╭──

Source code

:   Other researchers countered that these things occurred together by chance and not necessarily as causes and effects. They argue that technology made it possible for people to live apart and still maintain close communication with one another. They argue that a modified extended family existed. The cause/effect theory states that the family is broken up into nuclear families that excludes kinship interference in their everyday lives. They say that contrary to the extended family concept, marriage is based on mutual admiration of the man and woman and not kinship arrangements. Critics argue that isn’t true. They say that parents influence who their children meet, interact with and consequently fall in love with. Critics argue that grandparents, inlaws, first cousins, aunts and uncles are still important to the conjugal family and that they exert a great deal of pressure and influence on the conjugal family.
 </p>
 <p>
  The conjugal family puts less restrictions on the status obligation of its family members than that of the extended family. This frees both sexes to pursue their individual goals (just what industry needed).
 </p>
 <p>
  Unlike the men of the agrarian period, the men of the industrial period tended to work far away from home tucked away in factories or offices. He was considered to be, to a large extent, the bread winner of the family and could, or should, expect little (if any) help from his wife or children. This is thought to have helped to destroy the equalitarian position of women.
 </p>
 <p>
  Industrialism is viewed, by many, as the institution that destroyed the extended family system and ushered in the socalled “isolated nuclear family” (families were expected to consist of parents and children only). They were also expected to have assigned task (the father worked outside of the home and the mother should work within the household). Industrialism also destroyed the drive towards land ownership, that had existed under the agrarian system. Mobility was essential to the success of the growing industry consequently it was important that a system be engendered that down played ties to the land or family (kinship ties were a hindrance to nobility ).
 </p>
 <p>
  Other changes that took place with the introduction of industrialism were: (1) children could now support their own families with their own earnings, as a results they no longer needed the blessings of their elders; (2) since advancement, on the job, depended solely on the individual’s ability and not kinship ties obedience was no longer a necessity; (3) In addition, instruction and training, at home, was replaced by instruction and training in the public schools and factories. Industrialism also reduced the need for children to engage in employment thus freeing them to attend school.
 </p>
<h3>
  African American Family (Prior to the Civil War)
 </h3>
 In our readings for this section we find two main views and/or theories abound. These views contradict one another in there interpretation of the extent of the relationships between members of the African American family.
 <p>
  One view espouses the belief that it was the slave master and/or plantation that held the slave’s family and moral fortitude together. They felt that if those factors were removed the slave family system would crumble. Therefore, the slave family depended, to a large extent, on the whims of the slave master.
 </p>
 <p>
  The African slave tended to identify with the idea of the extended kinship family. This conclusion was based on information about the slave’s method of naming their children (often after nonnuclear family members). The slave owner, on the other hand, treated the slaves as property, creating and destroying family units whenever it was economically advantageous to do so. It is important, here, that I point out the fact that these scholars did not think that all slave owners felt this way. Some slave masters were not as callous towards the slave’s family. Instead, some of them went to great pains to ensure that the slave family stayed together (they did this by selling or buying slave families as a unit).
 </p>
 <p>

╰──

◆ Exercise: Pick out each line of the records that contains the word "American", and copy those lines in full.

◆ Expected answer:
  African American Family (Prior to the Civil War)
 In our readings for this section we find two main views and/or theories abound. These views contradict one another in there interpretation of the extent of the relationships between members of the African American family.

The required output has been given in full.